The Swaminarayan temple at Chhapaiya went through renovation completed by 2016.

==Place of pilgrimage==

The following are holy places in Chhapaiya:

=== Ghanshyam Bhavan ===
Ghanshyam Bhavan is a monument sited on Bhagwan Swaminarayan's birthplace. A temple on this place was erected by Acharya Ayodhyaprasadji Maharaj in 1863, after Bhagwan Swaminarayan's passing in 1830. After 47 years another temple was built by Acharya Purushottamprasadji Maharaj in 1910. It is undergoing reconstruction in marble. It was a project started in 2004 by Acharya Tejendraprasadji Maharaj. The marble-decorated room is on the ground floor.

=== Other sites ===
Shri Swaminarayan Mandir is near Ghanshyam Bhavan. Narayan Sarovar is the sacred water pool where Ghanshyam often bathed.
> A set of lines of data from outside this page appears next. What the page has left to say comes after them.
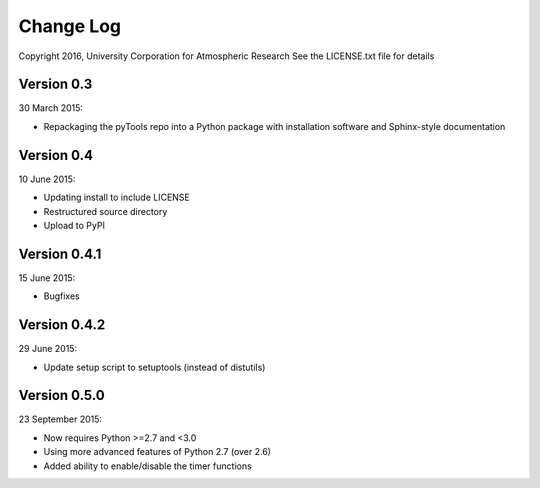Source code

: Change Log
==========

Copyright 2016, University Corporation for Atmospheric Research
See the LICENSE.txt file for details

Version 0.3
-----------

30 March 2015:

- Repackaging the pyTools repo into a Python package with
  installation software and Sphinx-style documentation

Version 0.4
-----------

10 June 2015:

- Updating install to include LICENSE
- Restructured source directory
- Upload to PyPI

Version 0.4.1
-------------

15 June 2015:

- Bugfixes

Version 0.4.2
-------------

29 June 2015:

- Update setup script to setuptools (instead of distutils)

Version 0.5.0
-------------

23 September 2015:

- Now requires Python >=2.7 and <3.0
- Using more advanced features of Python 2.7 (over 2.6)
- Added ability to enable/disable the timer functions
It is just outside the mandir complex. Trikonyu Khetar (Triangular Farm) is where Ghanshyam sent birds into samadhi. Meen Sarovar is a small lake (dry during the summer) where Ghanshyam brought dead fish back to life and instructed the fisherman not to kill fish for a living. A shrine is sited at the place where the demon Kalidutt, who came to kill him was defeated.